Recently I am going through some basic concept of vectors and I am watching a video in which a prophessor says that a vector is not a point in three dimentional space but actually it is the length of the line from the reading of the vector's coordinates to an origin. Or is it the origin? After all we both essentially meant an ordered $3$-tuple $(0,0,0)$ - Essentially the magnitude of an auxiliary displacment vector.
So, is this number the vector we began talking about?

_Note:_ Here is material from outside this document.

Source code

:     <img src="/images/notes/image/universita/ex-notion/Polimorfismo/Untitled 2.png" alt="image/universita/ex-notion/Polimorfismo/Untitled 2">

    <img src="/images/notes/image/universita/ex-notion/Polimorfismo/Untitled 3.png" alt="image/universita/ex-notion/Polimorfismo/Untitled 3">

My confusion is: If every vector is joined or connected with an origin then how did I correctly learn and understand the parallelogram law? (Perhaps I believe my own eyes. Perhaps it is valid to interpret the coordinates relative to $(0,0,0)$ in the process of relating to another vector).
Another thing is that he says a vector has no position but instead it has a direction and a magnitude. But in my point of view $(x,y,z)$ need not be the vector's position in the first place..
A vector has a direction and a length.
It is not located at a particular position in space and can translate freely.
You can specify it by providing the coordinates of two endpoints, and its components are the pairwise differences between theses coordinates.
$$(x,y,z):=(x_e-x_s,y_e-y_s,z_e-z_s)$$
If the starting endpoint is the origin, then the components are equal to the coordinates of the ending endpoint.
$$(x,y,z):=(x_e-0,y_e-0,z_e-0)$$
You can add a vector to a point, giving a point. You can add a vector to a vector, giving a vector.
As the coordinates of a point and the components of a vector are denoted similarly, some kind of (harmless) confusion is made between a vector and the point reached from the origin.